The reframe is that most failures we blame on bad execution are really layer mismatches, a change introduced at the wrong speed for the layer it is trying to move. We instinctively treat a system as a single object that is either "working" or "broken," when it is actually a stack of clocks, and the trouble almost always comes from one clock being forced to run at another's tempo. A fast-layer fix bolted onto a slow-layer problem, a new tool dropped on a broken culture, a reorg meant to rebuild eroded trust, a policy tweak aimed at decayed infrastructure, gets visibly rejected, and we call it resistance. The opposite error is just as common and far more expensive: a slow-layer change sold as a fast one, promised on a quarterly timeline when it actually moves at the speed of culture or infrastructure, which is how confident plans quietly slip by years.

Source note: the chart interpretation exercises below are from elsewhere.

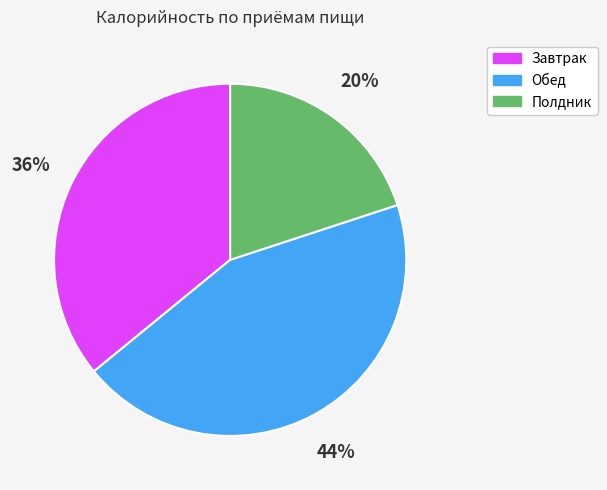

Is there any slice that represents more than half of the pie?

No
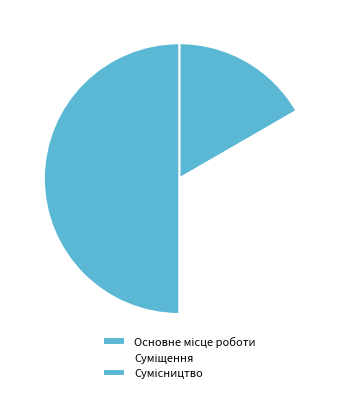

Is it true that Основне місце роботи is 17% of the pie?

True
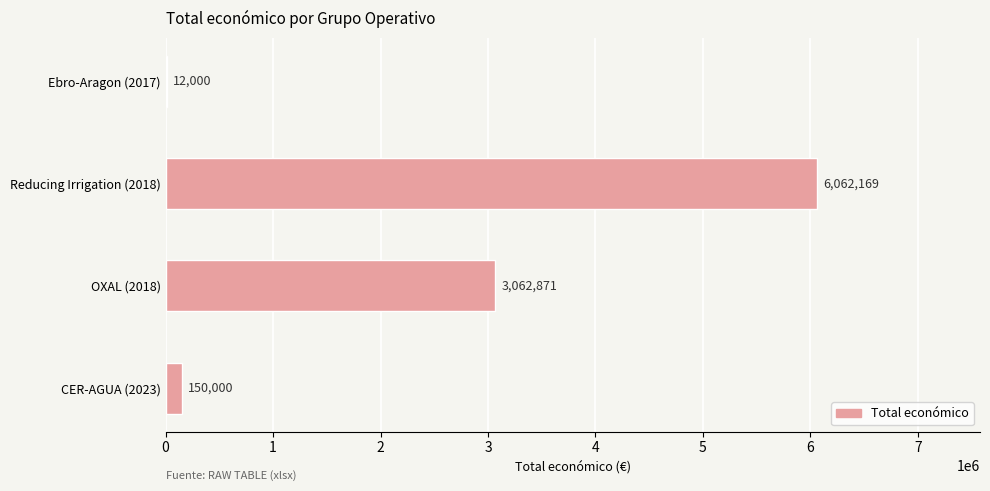

At which label is the value closest to 3037084?

OXAL (2018)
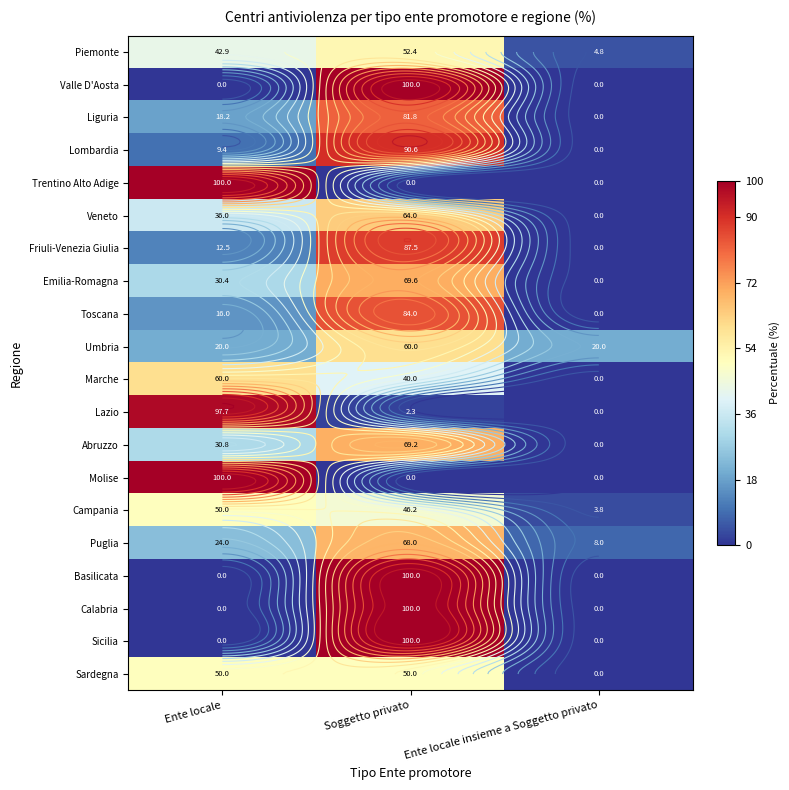

At which category does the chart reach its minimum across all series?

Ente locale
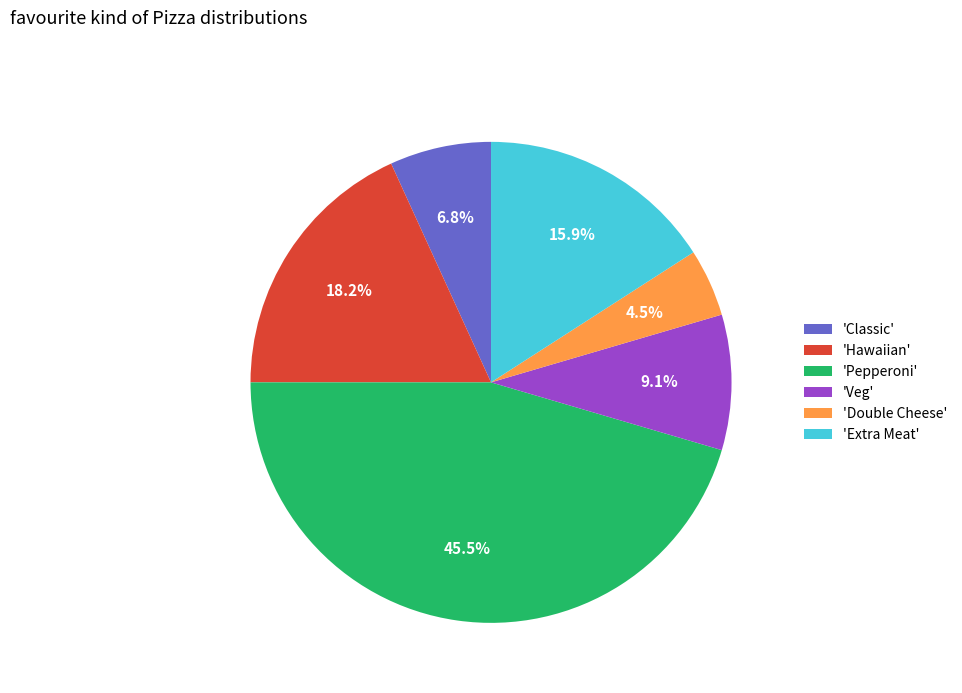

Which category has the biggest portion of the pie?

'Pepperoni'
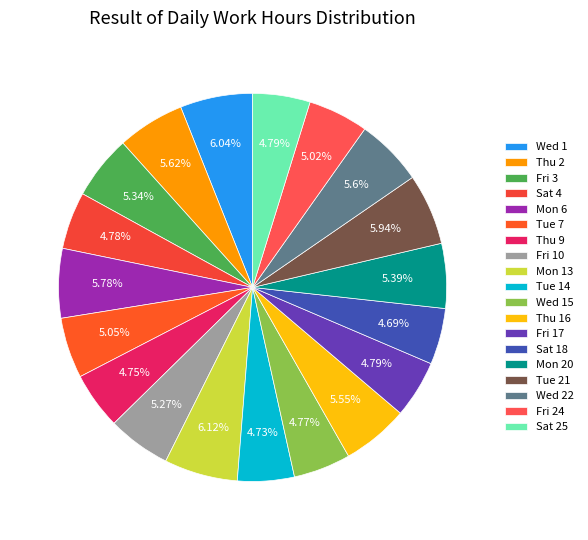

How many slices are in this pie chart?

19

So when something keeps failing or snapping back despite real effort, stop asking "who dropped the ball?" and ask "which layer is this actually in, and which layer am I colliding with?" Locate the change on the stack: is it fashion-fast or culture-slow? Then match your intervention's patience to that layer instead of to your deadline. When the two do not match, you have found the failure before it happens. The structure is everywhere once you can see the speeds: in software, configuration changes by the hour while the data schema beneath it changes by the year; in markets, prices tick by the second, market structure shifts over years, and regulation slower still; in an organization, slogans change overnight, incentives over quarters, and the actual culture slowest of all; even inside one person, mood is the fast layer, routines the middle, and identity the slow one that remembers. Test it this week on a single stuck problem: name the layer, name its real clock speed, and notice whether the fix you were about to apply runs at the same speed, or whether you were about to push on a slow layer with a fast hand.